** Opening SOURCE DATA block **
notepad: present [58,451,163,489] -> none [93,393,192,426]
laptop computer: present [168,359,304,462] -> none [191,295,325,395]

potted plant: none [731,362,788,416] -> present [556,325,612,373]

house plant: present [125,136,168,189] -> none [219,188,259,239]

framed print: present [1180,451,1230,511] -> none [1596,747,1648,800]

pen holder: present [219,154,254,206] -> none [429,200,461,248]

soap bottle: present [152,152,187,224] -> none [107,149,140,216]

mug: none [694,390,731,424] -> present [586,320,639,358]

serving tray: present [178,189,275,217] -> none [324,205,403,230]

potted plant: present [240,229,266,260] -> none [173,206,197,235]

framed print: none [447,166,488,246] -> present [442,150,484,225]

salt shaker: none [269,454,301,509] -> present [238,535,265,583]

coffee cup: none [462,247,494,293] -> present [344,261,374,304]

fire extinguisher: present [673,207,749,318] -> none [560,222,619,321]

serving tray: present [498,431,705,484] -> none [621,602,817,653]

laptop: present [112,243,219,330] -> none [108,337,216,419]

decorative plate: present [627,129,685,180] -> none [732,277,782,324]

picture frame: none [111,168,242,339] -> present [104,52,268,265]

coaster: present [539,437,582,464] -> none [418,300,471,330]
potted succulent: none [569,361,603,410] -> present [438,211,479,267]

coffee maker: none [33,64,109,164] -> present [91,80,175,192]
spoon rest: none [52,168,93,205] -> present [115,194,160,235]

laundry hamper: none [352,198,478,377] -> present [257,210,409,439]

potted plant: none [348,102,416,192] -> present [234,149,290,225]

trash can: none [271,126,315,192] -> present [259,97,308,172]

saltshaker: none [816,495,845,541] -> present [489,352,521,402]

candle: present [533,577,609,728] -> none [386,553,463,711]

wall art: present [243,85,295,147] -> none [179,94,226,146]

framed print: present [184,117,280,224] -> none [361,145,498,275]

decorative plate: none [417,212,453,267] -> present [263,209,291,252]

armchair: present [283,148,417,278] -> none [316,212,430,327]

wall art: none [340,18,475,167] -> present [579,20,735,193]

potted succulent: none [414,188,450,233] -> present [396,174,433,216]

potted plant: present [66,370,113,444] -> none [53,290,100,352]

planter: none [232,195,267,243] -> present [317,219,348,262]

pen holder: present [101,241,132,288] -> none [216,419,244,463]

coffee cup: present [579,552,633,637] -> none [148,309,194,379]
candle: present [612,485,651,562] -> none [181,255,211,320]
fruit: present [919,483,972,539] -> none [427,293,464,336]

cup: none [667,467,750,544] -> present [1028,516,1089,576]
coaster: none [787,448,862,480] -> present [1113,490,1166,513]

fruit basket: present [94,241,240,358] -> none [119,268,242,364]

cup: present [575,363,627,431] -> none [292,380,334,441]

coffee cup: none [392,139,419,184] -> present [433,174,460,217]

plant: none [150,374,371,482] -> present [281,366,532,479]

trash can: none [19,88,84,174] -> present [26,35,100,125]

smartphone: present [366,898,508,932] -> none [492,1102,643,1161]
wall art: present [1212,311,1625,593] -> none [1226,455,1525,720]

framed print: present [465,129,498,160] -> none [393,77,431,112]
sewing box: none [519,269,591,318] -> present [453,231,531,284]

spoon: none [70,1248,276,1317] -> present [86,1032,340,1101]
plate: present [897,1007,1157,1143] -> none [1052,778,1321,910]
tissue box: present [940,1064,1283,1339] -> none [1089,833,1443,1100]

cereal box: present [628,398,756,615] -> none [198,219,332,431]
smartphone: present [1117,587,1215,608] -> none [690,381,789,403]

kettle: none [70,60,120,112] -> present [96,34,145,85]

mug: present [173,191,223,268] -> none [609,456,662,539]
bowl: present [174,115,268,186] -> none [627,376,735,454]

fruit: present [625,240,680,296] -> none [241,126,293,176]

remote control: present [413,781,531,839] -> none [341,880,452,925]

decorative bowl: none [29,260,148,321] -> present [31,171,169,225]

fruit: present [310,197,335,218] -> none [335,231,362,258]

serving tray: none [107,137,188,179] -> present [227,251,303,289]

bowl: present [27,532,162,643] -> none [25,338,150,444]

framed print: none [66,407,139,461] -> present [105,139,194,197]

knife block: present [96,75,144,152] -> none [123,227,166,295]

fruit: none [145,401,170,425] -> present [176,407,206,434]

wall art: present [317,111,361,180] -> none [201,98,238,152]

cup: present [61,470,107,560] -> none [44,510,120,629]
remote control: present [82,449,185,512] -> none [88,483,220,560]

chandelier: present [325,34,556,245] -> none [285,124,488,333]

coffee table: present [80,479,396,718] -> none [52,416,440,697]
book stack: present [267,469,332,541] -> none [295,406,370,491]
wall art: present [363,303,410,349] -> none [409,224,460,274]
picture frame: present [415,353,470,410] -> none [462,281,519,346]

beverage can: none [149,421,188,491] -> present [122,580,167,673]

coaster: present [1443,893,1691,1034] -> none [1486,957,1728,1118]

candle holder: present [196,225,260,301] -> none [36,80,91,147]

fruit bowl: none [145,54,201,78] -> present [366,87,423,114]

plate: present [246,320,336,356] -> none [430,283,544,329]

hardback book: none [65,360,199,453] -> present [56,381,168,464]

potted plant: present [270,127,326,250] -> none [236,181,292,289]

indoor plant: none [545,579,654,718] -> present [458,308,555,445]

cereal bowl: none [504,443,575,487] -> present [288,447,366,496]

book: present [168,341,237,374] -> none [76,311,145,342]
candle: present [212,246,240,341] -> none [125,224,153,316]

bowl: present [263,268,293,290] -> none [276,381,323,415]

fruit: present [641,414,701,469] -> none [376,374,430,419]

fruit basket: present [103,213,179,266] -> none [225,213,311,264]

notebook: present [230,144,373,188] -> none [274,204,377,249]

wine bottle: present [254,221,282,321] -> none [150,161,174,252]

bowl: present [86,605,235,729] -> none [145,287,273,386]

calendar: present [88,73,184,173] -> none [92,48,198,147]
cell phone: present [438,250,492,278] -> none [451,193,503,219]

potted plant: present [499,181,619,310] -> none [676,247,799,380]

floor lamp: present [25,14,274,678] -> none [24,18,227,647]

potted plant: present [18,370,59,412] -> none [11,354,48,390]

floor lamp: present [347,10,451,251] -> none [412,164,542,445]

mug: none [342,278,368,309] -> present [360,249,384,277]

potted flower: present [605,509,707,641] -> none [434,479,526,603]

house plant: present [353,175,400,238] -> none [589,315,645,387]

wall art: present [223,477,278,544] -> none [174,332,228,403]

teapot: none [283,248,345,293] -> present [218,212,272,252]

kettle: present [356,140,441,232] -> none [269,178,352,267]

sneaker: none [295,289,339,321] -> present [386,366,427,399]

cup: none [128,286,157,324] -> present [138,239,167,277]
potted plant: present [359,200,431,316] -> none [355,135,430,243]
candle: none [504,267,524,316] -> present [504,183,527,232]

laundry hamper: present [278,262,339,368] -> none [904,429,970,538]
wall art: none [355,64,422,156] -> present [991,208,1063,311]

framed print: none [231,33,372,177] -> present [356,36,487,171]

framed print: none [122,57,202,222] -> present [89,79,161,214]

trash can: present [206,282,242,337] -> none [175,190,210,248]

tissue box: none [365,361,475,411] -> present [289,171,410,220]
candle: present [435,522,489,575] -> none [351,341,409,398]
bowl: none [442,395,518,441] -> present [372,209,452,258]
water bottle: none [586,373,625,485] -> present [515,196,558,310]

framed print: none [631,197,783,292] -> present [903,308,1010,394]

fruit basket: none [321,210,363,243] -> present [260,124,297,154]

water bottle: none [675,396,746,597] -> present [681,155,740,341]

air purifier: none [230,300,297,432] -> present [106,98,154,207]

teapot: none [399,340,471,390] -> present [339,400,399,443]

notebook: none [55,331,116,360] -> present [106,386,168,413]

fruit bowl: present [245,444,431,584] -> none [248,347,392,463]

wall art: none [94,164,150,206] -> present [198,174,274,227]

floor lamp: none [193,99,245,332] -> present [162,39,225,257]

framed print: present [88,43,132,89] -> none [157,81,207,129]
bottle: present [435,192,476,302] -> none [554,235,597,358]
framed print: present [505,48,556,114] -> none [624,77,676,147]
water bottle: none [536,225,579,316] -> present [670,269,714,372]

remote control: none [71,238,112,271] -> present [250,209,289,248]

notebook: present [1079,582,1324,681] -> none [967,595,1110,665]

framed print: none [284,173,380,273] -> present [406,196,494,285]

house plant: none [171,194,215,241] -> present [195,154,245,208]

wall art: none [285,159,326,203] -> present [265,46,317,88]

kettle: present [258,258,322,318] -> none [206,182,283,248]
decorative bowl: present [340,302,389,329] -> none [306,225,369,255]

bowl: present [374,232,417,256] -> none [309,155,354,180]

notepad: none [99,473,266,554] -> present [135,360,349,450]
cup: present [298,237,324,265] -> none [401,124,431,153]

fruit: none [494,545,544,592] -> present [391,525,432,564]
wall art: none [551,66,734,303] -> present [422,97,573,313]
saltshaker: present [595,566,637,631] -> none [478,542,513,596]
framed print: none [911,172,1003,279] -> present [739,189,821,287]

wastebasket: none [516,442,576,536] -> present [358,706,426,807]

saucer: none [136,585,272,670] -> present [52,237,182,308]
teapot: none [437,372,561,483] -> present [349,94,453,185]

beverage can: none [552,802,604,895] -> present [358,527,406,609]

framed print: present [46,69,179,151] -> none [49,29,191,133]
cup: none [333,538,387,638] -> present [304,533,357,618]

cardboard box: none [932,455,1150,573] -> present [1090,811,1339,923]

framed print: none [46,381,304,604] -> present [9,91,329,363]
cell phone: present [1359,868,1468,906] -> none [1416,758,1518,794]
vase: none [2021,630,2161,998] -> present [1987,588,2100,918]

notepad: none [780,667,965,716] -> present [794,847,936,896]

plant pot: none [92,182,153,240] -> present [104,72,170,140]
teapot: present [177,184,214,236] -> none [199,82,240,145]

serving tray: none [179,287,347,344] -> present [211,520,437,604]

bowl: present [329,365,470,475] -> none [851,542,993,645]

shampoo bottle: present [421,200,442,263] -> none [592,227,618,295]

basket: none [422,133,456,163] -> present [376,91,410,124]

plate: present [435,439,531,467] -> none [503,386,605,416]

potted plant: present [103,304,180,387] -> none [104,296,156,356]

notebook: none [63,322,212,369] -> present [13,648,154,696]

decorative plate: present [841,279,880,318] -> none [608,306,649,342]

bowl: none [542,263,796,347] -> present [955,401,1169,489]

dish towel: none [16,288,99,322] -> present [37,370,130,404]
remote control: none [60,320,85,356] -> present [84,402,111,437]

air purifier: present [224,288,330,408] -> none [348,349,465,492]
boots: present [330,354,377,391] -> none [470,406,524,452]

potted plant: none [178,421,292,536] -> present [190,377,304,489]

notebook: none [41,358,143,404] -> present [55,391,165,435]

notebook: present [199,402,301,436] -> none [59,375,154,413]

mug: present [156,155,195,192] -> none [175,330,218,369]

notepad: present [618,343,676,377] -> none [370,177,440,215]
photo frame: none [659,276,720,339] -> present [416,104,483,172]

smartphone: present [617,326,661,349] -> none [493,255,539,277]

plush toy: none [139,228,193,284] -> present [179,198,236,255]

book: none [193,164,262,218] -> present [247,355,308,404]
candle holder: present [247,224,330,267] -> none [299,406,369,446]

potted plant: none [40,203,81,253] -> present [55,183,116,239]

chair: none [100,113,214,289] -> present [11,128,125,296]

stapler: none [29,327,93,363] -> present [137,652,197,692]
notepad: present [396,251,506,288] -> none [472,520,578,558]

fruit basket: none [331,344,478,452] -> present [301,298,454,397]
** Closing SOURCE DATA block **
* [EXERCISE GOAL]
Set down, from the entries above, exactly the lines from the one with "cardboard box: none" up to and including the one with "candle holder: present [247,224,330,267]", and no other lines.

* [ANSWER TO THE EXERCISE]
cardboard box: none [932,455,1150,573] -> present [1090,811,1339,923]

framed print: none [46,381,304,604] -> present [9,91,329,363]
cell phone: present [1359,868,1468,906] -> none [1416,758,1518,794]
vase: none [2021,630,2161,998] -> present [1987,588,2100,918]

notepad: none [780,667,965,716] -> present [794,847,936,896]

plant pot: none [92,182,153,240] -> present [104,72,170,140]
teapot: present [177,184,214,236] -> none [199,82,240,145]

serving tray: none [179,287,347,344] -> present [211,520,437,604]

bowl: present [329,365,470,475] -> none [851,542,993,645]

shampoo bottle: present [421,200,442,263] -> none [592,227,618,295]

basket: none [422,133,456,163] -> present [376,91,410,124]

plate: present [435,439,531,467] -> none [503,386,605,416]

potted plant: present [103,304,180,387] -> none [104,296,156,356]

notebook: none [63,322,212,369] -> present [13,648,154,696]

decorative plate: present [841,279,880,318] -> none [608,306,649,342]

bowl: none [542,263,796,347] -> present [955,401,1169,489]

dish towel: none [16,288,99,322] -> present [37,370,130,404]
remote control: none [60,320,85,356] -> present [84,402,111,437]

air purifier: present [224,288,330,408] -> none [348,349,465,492]
boots: present [330,354,377,391] -> none [470,406,524,452]

potted plant: none [178,421,292,536] -> present [190,377,304,489]

notebook: none [41,358,143,404] -> present [55,391,165,435]

notebook: present [199,402,301,436] -> none [59,375,154,413]

mug: present [156,155,195,192] -> none [175,330,218,369]

notepad: present [618,343,676,377] -> none [370,177,440,215]
photo frame: none [659,276,720,339] -> present [416,104,483,172]

smartphone: present [617,326,661,349] -> none [493,255,539,277]

plush toy: none [139,228,193,284] -> present [179,198,236,255]

book: none [193,164,262,218] -> present [247,355,308,404]
candle holder: present [247,224,330,267] -> none [299,406,369,446]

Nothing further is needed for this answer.